Why did you decide to pursue a graduate degree?
I find the unknown to be truly exciting as it offers endless possibilities waiting to be discovered. I believe that biomedical engineering and immunology embody the purest form of scientific exploration, and I am passionate about uncovering their mysteries. My curiosity and drive for discovery are insatiable, and I am constantly motivated to push the boundaries of knowledge. With my ability to design meaningful experiments, I am excited to embark on a journey of discovery, one breakthrough at a time.
Why did you decide to study at UBC?
UBC is a wonderful university with so much to offer! Its reputation for academic excellence is truly outstanding, and Vancouver is a stunning location to study in. The community at UBC is incredibly diverse and inclusive, providing so many opportunities for research, leadership, and extracurricular activities. But for me, the number one reason for choosing UBC was because of my supervisor, Dr. Kelly McNagny. I feel incredibly lucky to be working with someone who shares the same passion and love for science as I do. Also, my lab mates, Dr. Michael Hughes and Dr. Julyanne Brassard, are incredible mentors. They have provided me with invaluable guidance and expertise that has been instrumental in my academic journey, and I am grateful for the opportunity to learn from them.
What is it specifically, that your program offers, that attracted you?
Embarking on a PhD in Biomedical Engineering at UBC means being part of an interdisciplinary community that brings together expertise from various fields, including engineering, medicine, and biology, to offer a comprehensive approach to biomedical research. The program features a team of world-class faculty members who are not only experts in their respective fields but also supportive mentors who are dedicated to helping students succeed. One of the unique aspects of the program is its location at the Biomedical Research Centre, a hub of cutting-edge technologies and state-of-the-art facilities. These include in-house single-cell sequencing, flow and single-cell mass cytometry, an SPF transgenic animal unit, a genotyping service, and cutting-edge imaging facilities.

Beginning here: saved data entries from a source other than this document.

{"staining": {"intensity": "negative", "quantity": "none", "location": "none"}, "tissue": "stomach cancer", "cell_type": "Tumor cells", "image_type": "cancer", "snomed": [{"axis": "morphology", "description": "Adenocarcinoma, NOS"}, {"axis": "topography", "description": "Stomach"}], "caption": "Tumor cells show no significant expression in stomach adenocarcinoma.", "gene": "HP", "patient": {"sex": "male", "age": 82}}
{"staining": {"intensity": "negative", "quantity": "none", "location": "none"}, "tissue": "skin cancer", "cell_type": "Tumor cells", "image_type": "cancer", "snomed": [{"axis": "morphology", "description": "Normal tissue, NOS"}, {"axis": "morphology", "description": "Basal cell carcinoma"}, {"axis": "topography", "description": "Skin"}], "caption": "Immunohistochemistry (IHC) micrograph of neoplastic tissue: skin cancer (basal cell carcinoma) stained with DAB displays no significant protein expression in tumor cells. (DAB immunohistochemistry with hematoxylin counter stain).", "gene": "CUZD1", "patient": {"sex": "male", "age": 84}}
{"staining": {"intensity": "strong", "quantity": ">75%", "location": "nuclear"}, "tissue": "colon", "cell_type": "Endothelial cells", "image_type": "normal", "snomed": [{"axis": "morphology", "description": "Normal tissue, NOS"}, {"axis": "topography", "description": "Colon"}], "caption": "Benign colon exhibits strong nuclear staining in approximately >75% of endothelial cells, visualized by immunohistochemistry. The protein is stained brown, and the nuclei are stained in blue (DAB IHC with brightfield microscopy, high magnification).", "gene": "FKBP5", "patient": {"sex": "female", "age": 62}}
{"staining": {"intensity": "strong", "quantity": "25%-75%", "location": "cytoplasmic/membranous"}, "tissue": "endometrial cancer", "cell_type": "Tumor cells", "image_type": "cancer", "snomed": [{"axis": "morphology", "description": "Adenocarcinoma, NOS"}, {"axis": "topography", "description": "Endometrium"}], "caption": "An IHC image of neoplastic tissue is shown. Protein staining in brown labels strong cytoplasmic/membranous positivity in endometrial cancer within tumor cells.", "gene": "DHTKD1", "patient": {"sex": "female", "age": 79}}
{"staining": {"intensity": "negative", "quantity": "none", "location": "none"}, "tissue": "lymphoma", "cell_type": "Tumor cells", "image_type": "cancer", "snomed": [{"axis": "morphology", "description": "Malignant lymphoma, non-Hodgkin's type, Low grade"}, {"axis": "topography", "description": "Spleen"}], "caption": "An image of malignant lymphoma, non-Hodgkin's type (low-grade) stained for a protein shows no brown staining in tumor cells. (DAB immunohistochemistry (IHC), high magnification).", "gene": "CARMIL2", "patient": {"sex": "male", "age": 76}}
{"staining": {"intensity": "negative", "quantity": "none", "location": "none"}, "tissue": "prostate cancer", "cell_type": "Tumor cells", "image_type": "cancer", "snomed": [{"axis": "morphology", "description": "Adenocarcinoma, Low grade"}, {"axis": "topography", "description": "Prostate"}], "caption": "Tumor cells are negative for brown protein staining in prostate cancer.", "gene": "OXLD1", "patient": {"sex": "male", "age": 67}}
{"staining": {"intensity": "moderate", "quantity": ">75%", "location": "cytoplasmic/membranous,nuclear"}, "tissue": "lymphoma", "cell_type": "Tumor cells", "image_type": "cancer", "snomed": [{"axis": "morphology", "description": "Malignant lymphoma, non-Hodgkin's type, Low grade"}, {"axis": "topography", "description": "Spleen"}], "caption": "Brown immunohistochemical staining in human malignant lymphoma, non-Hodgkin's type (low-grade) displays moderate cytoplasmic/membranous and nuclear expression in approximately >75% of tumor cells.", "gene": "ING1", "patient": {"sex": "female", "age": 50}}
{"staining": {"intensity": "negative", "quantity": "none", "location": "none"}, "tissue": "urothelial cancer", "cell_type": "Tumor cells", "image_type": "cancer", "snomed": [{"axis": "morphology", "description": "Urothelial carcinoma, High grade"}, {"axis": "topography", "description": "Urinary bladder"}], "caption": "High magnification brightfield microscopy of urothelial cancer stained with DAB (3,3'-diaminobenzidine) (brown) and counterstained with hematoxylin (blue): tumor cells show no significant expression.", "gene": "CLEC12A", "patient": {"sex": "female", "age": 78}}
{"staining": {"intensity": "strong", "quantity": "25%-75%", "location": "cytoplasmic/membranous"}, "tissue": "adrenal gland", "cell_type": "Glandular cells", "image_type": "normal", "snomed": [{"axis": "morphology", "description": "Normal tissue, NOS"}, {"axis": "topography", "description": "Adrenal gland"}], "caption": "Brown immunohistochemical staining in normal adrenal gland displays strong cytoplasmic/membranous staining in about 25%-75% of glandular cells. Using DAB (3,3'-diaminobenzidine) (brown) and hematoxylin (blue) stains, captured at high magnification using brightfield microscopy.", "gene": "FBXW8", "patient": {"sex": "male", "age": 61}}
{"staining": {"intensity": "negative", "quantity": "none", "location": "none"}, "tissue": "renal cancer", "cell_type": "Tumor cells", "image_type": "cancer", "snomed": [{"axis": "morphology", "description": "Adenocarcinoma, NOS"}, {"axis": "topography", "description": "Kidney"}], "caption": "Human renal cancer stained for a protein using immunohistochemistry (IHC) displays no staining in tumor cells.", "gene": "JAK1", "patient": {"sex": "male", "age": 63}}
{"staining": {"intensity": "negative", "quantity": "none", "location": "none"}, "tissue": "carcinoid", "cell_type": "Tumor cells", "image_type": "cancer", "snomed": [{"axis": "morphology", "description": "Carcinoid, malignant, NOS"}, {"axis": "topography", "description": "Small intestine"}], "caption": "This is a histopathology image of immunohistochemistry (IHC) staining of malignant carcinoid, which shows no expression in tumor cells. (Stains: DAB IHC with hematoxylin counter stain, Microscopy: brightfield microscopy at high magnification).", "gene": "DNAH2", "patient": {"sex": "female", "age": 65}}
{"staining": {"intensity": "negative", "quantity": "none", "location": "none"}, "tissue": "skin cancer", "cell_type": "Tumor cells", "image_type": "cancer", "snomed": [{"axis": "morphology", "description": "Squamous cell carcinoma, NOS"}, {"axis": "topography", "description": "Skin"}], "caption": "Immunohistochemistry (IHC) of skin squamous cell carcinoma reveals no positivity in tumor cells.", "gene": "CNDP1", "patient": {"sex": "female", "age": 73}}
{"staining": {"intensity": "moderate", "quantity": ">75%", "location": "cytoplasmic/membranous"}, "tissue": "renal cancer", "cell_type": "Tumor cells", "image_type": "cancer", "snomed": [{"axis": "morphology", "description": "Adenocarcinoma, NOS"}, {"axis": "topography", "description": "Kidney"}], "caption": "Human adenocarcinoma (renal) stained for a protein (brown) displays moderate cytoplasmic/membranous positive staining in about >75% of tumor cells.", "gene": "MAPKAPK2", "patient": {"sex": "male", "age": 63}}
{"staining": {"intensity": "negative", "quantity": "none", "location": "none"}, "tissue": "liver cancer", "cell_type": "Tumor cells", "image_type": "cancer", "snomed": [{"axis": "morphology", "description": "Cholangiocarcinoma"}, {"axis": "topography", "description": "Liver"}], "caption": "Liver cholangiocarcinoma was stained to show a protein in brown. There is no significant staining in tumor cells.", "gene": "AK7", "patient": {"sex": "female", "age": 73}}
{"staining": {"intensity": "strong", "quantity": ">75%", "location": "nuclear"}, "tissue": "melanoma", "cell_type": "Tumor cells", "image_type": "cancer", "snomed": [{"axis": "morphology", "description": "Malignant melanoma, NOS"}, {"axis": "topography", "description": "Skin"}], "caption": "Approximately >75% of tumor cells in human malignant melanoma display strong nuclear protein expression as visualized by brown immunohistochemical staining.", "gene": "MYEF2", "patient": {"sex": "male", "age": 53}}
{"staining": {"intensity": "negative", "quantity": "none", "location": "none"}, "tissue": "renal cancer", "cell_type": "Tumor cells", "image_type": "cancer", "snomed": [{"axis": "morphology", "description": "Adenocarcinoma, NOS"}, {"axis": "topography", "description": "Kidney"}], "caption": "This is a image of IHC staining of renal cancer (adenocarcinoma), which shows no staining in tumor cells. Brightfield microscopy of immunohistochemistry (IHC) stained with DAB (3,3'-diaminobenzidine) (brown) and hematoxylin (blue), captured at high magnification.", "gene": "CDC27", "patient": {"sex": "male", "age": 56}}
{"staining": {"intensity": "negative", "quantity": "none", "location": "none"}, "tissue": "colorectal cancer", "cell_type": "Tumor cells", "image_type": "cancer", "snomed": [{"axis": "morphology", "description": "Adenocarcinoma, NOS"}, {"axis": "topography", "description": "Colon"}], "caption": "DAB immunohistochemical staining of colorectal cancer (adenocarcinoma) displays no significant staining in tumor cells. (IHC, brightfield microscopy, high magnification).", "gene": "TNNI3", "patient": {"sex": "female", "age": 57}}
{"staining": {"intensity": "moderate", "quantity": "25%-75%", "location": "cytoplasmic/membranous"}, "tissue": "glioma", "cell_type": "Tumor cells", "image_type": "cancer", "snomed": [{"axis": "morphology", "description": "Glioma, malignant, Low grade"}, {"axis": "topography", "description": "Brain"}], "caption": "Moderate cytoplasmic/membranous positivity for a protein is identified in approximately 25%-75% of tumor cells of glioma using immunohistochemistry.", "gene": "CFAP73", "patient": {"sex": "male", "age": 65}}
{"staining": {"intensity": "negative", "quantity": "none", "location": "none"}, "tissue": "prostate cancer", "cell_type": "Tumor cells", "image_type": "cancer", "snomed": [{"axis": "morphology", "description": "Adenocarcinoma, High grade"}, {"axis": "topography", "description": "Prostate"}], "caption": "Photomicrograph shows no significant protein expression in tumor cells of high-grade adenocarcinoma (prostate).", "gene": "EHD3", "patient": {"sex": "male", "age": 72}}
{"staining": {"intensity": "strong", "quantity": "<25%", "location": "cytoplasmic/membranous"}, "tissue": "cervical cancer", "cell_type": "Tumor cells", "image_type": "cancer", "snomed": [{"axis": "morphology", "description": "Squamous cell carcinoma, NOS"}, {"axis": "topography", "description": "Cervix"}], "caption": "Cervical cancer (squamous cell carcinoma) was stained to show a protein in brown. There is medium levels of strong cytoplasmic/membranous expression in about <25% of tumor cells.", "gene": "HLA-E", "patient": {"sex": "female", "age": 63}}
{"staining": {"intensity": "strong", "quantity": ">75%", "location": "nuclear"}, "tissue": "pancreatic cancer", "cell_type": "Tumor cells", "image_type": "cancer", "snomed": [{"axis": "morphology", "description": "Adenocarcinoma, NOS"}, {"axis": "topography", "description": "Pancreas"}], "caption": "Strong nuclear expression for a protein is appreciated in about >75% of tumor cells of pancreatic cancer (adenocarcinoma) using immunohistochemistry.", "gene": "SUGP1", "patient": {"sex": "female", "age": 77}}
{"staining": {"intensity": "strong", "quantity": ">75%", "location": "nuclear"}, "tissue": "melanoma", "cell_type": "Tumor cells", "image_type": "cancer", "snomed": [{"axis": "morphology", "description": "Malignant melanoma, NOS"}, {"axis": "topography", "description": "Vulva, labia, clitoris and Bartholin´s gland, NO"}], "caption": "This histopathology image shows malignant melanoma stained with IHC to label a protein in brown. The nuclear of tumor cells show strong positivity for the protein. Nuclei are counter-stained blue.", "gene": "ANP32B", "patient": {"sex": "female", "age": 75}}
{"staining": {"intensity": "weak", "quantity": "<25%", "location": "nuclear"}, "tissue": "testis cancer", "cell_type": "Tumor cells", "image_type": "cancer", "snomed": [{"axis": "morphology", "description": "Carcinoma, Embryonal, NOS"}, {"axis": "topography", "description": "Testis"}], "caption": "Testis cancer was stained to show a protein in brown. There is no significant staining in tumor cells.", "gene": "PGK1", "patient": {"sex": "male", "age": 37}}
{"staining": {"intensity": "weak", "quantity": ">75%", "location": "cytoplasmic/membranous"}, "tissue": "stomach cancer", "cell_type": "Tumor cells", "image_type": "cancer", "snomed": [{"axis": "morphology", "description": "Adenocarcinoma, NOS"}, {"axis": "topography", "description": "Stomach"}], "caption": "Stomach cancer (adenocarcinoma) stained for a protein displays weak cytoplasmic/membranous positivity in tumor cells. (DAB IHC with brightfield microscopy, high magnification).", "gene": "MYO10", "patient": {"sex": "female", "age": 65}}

What was the best surprise about UBC or life in Vancouver?
UBC and Vancouver have it all - from the stunning natural scenery to the vibrant multicultural community and the abundance of outdoor activities. And the best part is that the lab where I work is only a few minutes away from the soccer field, which is a massive plus for me since I love playing sports in my free time. Additionally, the graduate students at the Biomedical Research Centre have been amazing! They have created such a welcoming and friendly atmosphere on campus, and I feel so lucky to be a part of such a supportive community. Everyone is always willing to lend a helping hand or share their knowledge, which makes my academic journey so much more enjoyable.
What aspects of your life or career before now have best prepared you for your UBC graduate program?
Undertaking a graduate program can be tough, and having a strong support system is crucial. My parents have been an unwavering source of support, instilling in me the values of hard work and belief in my abilities. Their encouragement and financial assistance to attend the University of Toronto have been pivotal in providing me with a strong foundation in engineering and biology principles, valuable research experience, critical thinking skills, and amazing opportunities to work with incredible mentors. The University of Toronto is known for its academic excellence, rigorous research programs, and high standards for scholarship. I feel very fortunate to have had the opportunity to complete several research and academic projects as a leader while at U of T. These experiences have given me invaluable experience in conducting independent research and working on complex projects, and I have been able to apply these skills to my successful academic and research journey at UBC.
What advice do you have for new graduate students?
One of the best pieces of advice I can offer to new graduate students is to find a mentor who can guide you through your studies and career. This mentor should be someone who is not only knowledgeable and experienced in your field but also someone with whom you feel comfortable working. A good mentor can help you navigate the complexities of graduate studies and provide valuable insights that will help you succeed. In addition to finding a mentor, seeking feedback from your mentor and peers is also essential. Constructive criticism is necessary to help you improve and grow as a researcher. Don't be afraid to ask for feedback on your work and take this feedback as an opportunity to learn and develop your skills.